Wednesday, June 22, 2005

Ive had a lot on my mind lately.... n i figure the best way to get it all out was to stop writing about my life buht on issues i feel strongly about.... i dont mean to offend anyone with how i view things so imma title it n if u dont like wat its about den dont read wat i wrote. when i write dese i aint using names... it might not even have to do with me... if you have a problem with what i wrote about or mayb i didnt cover it from another pserspective like u felt i should have lemme kno or if u agree wit me let me kno.  I aint writein  to offend people, n i aint trash talkin cuz i aint usi n names or physical discriptions.....

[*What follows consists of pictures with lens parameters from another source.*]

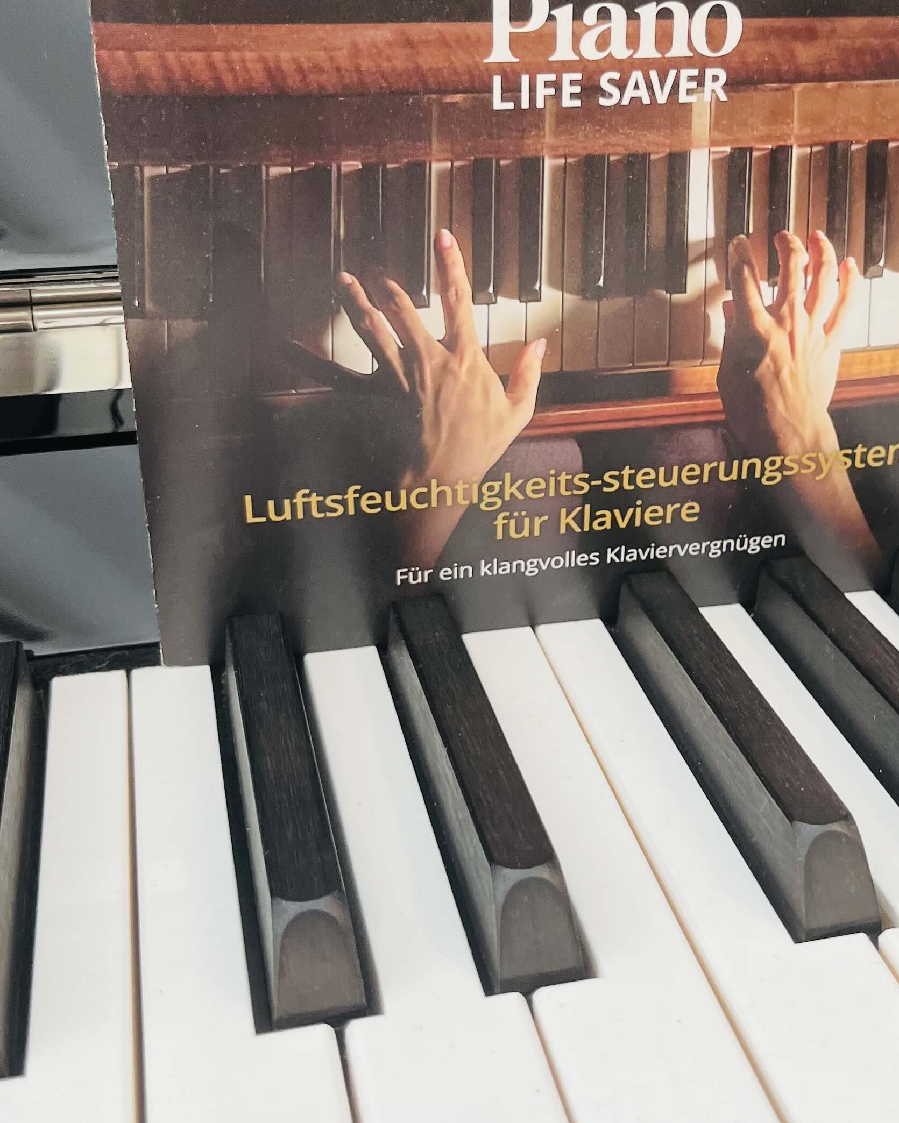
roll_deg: -0.9
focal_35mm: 49
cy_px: 536
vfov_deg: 38.0
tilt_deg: -25.0
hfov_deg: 30.4
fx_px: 1629
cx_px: 650
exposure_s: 1/100
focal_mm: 5.1
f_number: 1.6
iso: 80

my first topic is Discrimination..... and world peace

Many people now days wish for world peace saying that theyd do anything for world peace. yet dey b discriminating ALL THE TIME... like the blackeyed peas said, "if u only have love for ur own race than that only leaves room to discriminate n to discriminate only generates hate." i dont ONLY mean discrimination against other races.. This also includes prejudices. People claim to want world peace, yet dey are constantly talkin bad a bout someone. i work in the mall n i hear things like " you look white in that." or" your not black u cant weart that" or my manager said "watch the black people they steal cloths alot." yet they want world peace... that includes gay poeples too!!!! straight peopel say dis n dat, sayin its wrong blah blah blah saying the bible says its wrong,... buh lemme break out my bible... it says... "thou shall not hate" and that u should treat others how u want to b treated and that u shouldnt punish others for GOd himself will condemn them. yet by treating them differently they are going against his word too. so people want world peace yet are unwilling to accept others lifestyles, their ethnicity, and how they act. INstead the y just DISCRIMINATE.yet they want world peace.

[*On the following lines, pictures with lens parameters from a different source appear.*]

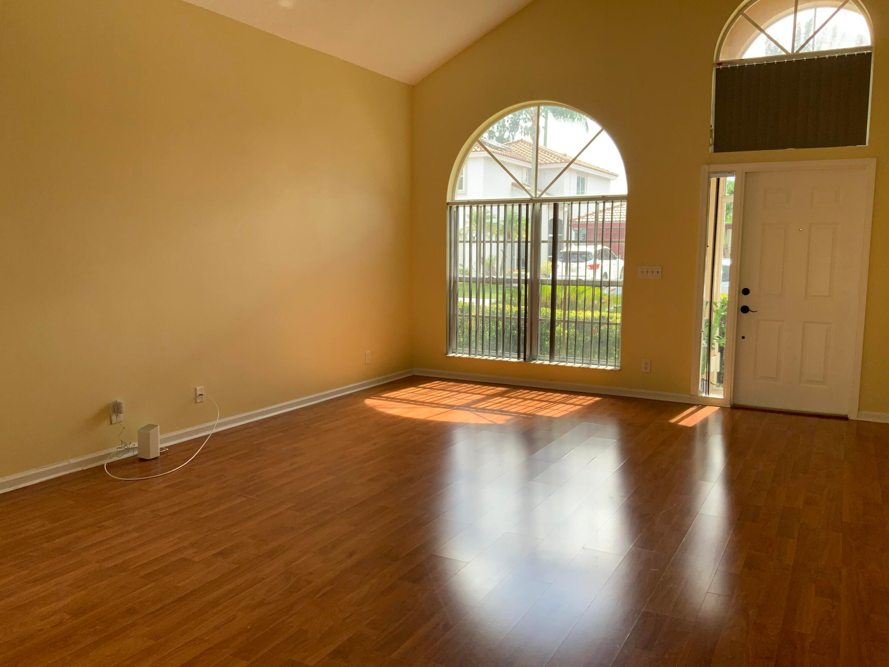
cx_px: 444
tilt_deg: -7.9
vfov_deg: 48.2
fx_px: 745
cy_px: 334
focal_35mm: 29
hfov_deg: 61.7
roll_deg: -0.2
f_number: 1.8
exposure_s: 1/209
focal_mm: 3
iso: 16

HONESTLY THOUGH... i dont want world peace. might sound wierd buh think about it... world peace means no hate. or jealousy. if you think about it THAT is HUMAN NATURE. so basically inorder for no hate or jealousy EVERY ONE WOULD HAVE TO B THE SAME. theere could be no individuality there could b no difference in appearce either. I LOVE being me,.... my drama n everything that isJUST ALL ME... i hate it for the time being buh it helps me b who i am today.  WORLD peace... NEVER EVER will happen. people will always b jealous. always hate. the closest we can ever get to world peace is to stop being prejudice and discriminating.